Cosi hanno fatto i nostri fratelli nei primi tempi.

Quel luogo è santo, ed essi ne conservavano la santità con l'orazione ininterrotta giorno e notte, osservando un costante silenzio.

Se talora parlavano dopo l'intervallo stabilito per il silenzio, conversavano con la massima devozione ed elevatezza su quanto si addice alla lode di Dio e alla salvezza delle anime.

Se capitava, caso raro, che taluno prendesse a dire parole frivole o disdicevoli, subito veniva rimproverato da un altro.

Affliggevano il corpo non solo con il digiuno, ma con molte veglie, patendo freddo e nudità e lavorando con le loro mani.

Assai spesso, per non restare senza far nulla, andavano ad aiutare la povera gente nei campi, ricevendone talvolta del pane per amore di Dio.

Con queste ed altre virtù santificavano se stessi e il luogo della Porziuncola.

Altri fratelli venuti dopo si comportarono per lungo tempo allo stesso modo, sia pure con minore austerità.

[1554] Ma più tardi, il numero dei frati e delle persone che si riunivano in questo luogo si accrebbe più che non convenisse, soprattutto perché tutti i frati dell'Ordine erano obbligati a convenirvi, unitamente a quanti intendevano farsi religiosi.

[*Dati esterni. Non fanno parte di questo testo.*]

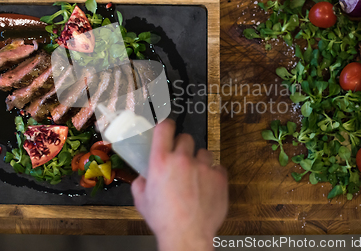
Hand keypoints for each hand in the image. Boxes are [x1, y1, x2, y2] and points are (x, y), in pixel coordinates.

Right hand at [131, 119, 227, 250]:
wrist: (187, 235)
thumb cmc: (164, 220)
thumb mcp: (141, 200)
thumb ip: (140, 183)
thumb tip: (143, 177)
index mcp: (161, 161)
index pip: (165, 128)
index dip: (167, 125)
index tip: (168, 127)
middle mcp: (182, 159)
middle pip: (186, 138)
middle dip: (183, 147)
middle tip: (181, 161)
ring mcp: (203, 167)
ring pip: (204, 152)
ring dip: (200, 161)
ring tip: (196, 177)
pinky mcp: (220, 177)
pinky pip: (218, 167)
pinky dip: (213, 175)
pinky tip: (207, 187)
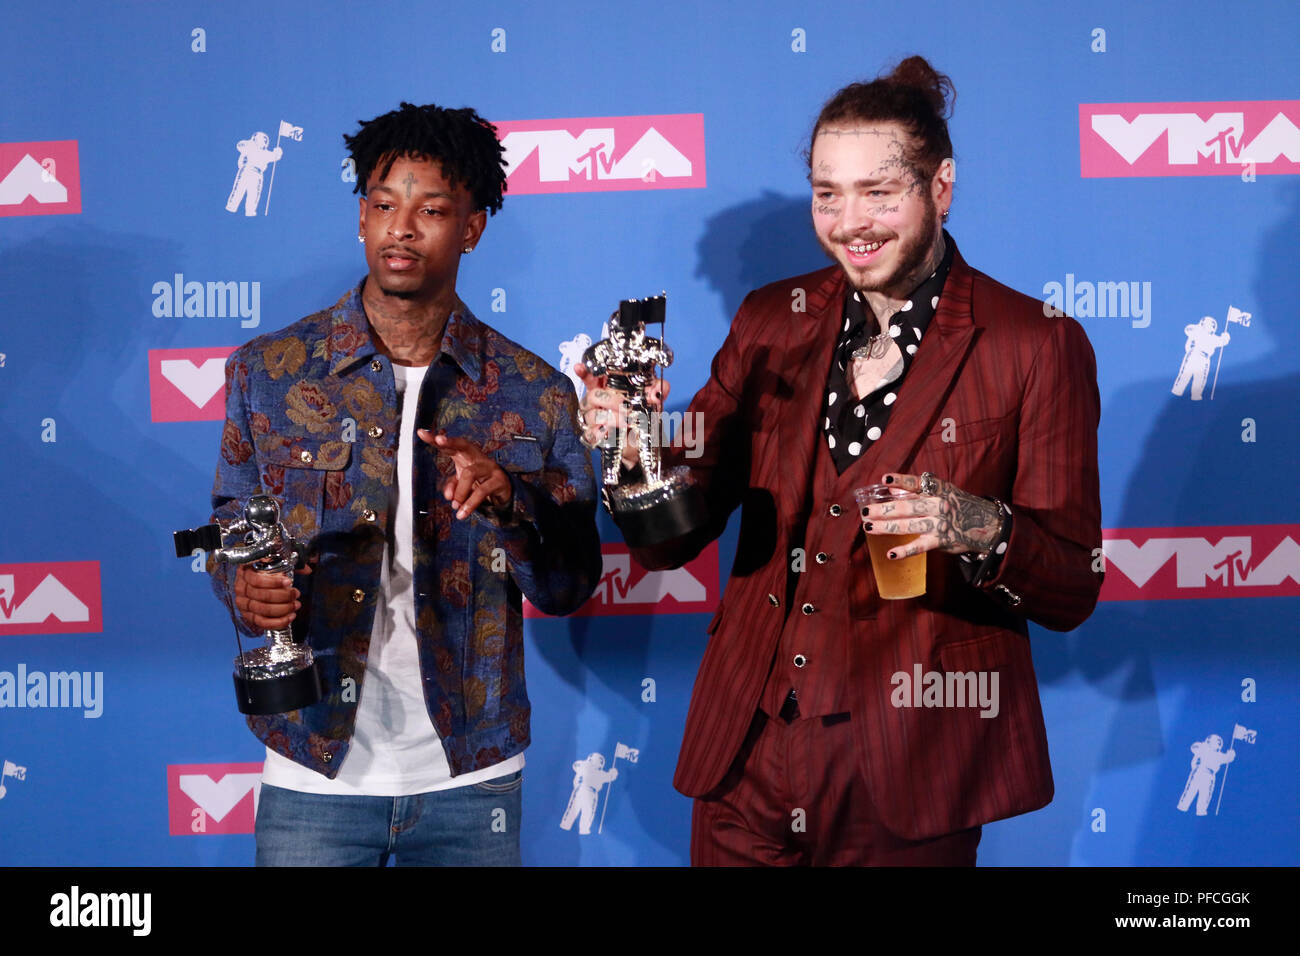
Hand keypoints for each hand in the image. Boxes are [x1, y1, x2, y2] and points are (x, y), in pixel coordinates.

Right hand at [234, 564, 307, 630]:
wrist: (251, 583)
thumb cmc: (262, 572)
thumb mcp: (273, 562)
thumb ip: (288, 564)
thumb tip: (307, 570)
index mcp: (245, 573)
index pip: (257, 580)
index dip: (274, 582)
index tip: (288, 582)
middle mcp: (241, 588)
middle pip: (262, 596)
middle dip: (283, 596)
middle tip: (296, 594)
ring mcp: (242, 603)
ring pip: (263, 610)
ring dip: (283, 609)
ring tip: (295, 605)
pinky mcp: (247, 616)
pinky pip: (262, 622)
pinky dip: (278, 622)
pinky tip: (290, 617)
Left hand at [418, 431, 512, 519]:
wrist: (504, 491)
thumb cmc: (480, 482)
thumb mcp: (462, 484)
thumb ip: (453, 486)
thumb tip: (449, 496)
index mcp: (465, 456)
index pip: (450, 446)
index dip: (436, 440)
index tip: (421, 433)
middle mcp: (477, 457)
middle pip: (463, 444)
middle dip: (450, 442)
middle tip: (439, 440)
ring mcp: (489, 467)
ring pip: (470, 473)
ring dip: (460, 492)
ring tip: (455, 506)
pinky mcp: (498, 479)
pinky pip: (482, 491)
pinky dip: (470, 504)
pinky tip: (463, 512)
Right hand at [574, 362, 669, 467]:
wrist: (642, 440)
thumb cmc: (642, 414)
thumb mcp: (653, 400)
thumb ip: (657, 391)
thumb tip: (656, 392)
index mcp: (605, 388)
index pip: (590, 377)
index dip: (584, 372)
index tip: (579, 367)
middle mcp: (594, 402)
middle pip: (593, 395)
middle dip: (611, 400)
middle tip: (626, 406)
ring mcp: (591, 418)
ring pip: (593, 415)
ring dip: (612, 418)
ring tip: (627, 422)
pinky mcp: (592, 435)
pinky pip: (590, 433)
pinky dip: (602, 433)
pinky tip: (611, 432)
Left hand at [861, 472, 1002, 559]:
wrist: (985, 524)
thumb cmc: (956, 505)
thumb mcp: (941, 492)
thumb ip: (917, 491)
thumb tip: (891, 489)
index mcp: (937, 489)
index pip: (916, 483)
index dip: (901, 481)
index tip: (885, 479)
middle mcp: (938, 504)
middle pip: (906, 507)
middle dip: (883, 510)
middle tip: (864, 512)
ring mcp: (940, 523)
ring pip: (909, 525)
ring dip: (887, 527)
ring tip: (869, 527)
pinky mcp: (942, 540)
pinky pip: (920, 546)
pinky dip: (905, 551)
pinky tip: (891, 553)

Inoltre, i frati sono oggi più freddi nella preghiera e nelle altre opere buone, più inclini a conversazioni futili e inconcludenti, e facili a ciarlare di novità mondane.

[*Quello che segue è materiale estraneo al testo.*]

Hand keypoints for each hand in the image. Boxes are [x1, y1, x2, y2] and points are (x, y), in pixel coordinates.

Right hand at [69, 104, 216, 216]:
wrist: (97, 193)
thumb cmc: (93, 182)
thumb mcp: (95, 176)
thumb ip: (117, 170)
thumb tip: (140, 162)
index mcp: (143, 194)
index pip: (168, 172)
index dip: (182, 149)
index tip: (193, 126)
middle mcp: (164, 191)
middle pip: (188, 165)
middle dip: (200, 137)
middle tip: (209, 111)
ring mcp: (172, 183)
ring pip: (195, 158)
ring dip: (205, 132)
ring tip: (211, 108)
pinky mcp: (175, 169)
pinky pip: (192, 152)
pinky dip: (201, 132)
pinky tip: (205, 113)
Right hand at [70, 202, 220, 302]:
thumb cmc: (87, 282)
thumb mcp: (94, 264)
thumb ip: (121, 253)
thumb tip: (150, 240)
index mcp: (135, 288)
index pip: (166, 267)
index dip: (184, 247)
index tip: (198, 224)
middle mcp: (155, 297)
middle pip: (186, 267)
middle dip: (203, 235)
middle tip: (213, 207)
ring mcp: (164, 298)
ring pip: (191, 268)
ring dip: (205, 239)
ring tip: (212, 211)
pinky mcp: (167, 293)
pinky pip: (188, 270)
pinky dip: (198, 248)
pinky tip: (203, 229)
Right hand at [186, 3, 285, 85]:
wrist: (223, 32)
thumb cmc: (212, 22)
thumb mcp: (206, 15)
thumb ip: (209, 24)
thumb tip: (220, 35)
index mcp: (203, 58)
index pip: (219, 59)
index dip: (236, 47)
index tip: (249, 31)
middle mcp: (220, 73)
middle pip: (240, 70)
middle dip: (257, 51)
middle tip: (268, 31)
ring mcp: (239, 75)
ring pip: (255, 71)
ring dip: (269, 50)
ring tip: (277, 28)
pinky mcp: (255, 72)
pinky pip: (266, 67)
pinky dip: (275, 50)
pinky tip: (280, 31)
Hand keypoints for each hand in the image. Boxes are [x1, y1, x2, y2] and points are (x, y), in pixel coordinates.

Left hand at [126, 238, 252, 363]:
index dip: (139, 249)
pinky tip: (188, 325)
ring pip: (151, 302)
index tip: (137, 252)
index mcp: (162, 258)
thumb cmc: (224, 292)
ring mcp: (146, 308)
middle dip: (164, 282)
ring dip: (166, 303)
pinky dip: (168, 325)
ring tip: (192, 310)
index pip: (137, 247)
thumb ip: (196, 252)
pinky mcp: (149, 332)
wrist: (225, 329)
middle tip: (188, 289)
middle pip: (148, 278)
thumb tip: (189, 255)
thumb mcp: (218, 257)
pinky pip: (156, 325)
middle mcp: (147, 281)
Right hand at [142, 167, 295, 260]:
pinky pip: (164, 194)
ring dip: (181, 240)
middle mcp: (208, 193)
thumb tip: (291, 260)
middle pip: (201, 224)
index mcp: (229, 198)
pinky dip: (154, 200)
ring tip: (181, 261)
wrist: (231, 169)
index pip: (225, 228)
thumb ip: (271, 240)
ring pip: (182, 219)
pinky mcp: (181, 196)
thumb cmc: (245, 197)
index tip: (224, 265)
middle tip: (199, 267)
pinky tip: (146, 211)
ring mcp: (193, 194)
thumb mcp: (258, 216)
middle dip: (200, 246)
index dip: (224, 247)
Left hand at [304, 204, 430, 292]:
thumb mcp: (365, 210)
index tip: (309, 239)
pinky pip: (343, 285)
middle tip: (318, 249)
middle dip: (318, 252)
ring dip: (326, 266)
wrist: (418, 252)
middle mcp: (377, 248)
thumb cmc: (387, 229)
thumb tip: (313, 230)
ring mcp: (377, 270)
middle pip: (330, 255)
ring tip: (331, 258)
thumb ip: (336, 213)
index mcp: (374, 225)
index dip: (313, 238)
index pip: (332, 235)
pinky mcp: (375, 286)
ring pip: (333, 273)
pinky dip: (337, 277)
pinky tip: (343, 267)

Ecco perché quel luogo non è più trattato dai frati che vi dimorano e dagli altri religiosi con quella reverenza e devozione che conviene e che mi sta a cuore ».

[1555] 10 « Voglio dunque che Santa Maria della Porziuncola sia sempre sotto la diretta autorità del ministro generale, affinché egli vi provveda con maggior cura e sollecitudine, particolarmente nello stabilirvi una comunità buona e santa.

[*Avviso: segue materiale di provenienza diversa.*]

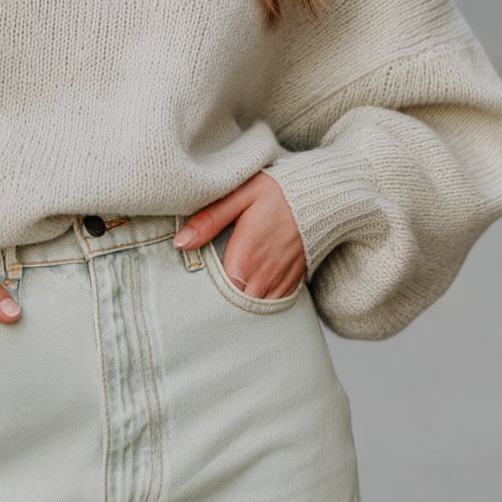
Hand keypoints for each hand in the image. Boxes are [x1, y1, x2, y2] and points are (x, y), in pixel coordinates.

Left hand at [172, 169, 306, 298]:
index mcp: (245, 260)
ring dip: (238, 304)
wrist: (320, 195)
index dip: (202, 293)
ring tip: (222, 292)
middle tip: (202, 291)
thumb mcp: (239, 196)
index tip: (190, 286)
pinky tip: (246, 288)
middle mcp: (263, 278)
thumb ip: (209, 220)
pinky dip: (257, 301)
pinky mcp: (292, 284)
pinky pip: (271, 304)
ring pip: (253, 309)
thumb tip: (180, 242)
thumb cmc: (277, 192)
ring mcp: (280, 283)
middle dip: (218, 301)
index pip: (216, 295)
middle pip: (233, 306)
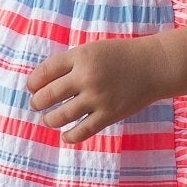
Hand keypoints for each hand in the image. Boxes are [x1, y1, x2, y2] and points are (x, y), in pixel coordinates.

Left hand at [26, 36, 175, 144]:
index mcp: (80, 57)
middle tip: (37, 105)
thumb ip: (70, 63)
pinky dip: (70, 136)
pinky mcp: (109, 115)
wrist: (153, 66)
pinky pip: (82, 131)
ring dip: (49, 120)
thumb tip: (43, 82)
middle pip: (48, 95)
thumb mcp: (93, 50)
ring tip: (49, 119)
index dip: (33, 82)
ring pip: (61, 116)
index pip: (45, 72)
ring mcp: (97, 98)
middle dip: (37, 102)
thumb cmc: (121, 56)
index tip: (32, 88)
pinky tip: (65, 136)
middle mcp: (86, 77)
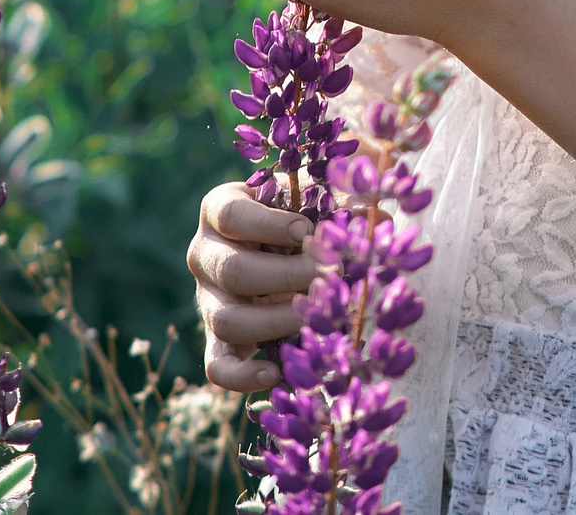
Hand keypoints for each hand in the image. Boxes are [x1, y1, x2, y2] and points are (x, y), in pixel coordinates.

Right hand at [188, 180, 319, 392]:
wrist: (281, 250)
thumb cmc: (298, 215)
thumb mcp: (311, 199)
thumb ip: (334, 203)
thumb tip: (370, 222)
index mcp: (218, 210)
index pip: (230, 215)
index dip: (270, 225)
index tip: (308, 230)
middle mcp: (204, 255)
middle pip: (233, 270)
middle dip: (289, 276)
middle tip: (332, 274)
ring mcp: (207, 299)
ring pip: (226, 320)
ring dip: (277, 321)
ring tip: (318, 318)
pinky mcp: (216, 338)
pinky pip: (217, 365)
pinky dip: (242, 376)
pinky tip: (275, 373)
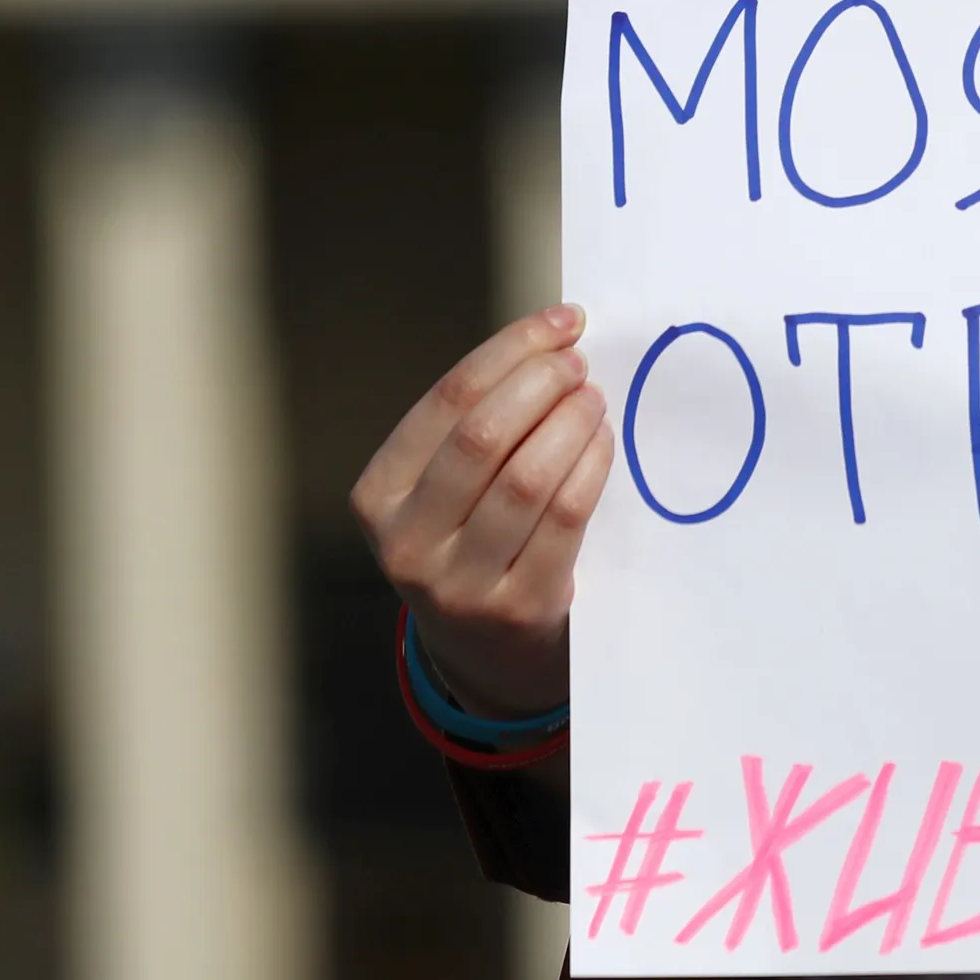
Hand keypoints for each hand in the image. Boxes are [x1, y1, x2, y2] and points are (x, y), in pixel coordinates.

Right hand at [351, 303, 613, 717]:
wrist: (487, 658)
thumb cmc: (470, 546)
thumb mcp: (442, 493)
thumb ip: (476, 426)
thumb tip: (552, 340)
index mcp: (377, 498)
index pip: (447, 401)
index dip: (510, 351)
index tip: (561, 322)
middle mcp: (407, 543)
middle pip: (481, 436)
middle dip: (540, 383)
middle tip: (579, 362)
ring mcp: (459, 584)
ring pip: (524, 479)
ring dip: (570, 423)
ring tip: (594, 397)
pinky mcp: (517, 609)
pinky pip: (563, 519)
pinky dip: (589, 468)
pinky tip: (602, 443)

I chierici siano scelti tra i più virtuosi ed esemplari che conti l'Ordine, e che sappiano meglio dire l'ufficio in modo che non solo la gente ma anche i frati li ascoltino con gioiosa e viva devozione.

Abbiano a collaboratori dei fratelli non chierici, scelti fra i più santi, equilibrati e virtuosi.

Voglio inoltre che nessun frate né chicchessia entri in quel luogo, eccettuati il ministro generale e i frati che sono a loro servizio.

I frati qui dimoranti non parlino con nessuno, se non con i confratelli dati loro in aiuto e con il ministro quando viene a visitarli.

Voglio ancora che i fratelli non chierici siano tenuti a non riferire loro discorsi e novità mondane che riescano inutili al bene dell'anima.

Proprio per questo voglio che nessuno entri in quel luogo, affinché conservino più agevolmente la loro purità e santità, e non si proferiscano in quel luogo parole vane e nocive all'anima, ma sia esso serbato interamente puro e santo, allietato da inni e lodi al Signore.

E quando qualche frate passerà da questa vita, il ministro generale faccia venire un altro santo frate in sostituzione del defunto, prendendolo dovunque si trovi.

Poiché, se accadesse che i frati e i luoghi dove dimorano scadessero con il tempo dalla necessaria purità ed esemplarità, voglio che Santa Maria della Porziuncola resti lo specchio e il bene di tutto l'Ordine, e come un candelabro dinanzi al trono di Dio e alla beata Vergine.

E grazie ad esso, il Signore abbia pietà dei difetti e colpe dei frati, e conservi sempre e protegga il nostro Ordine, sua pianticella ».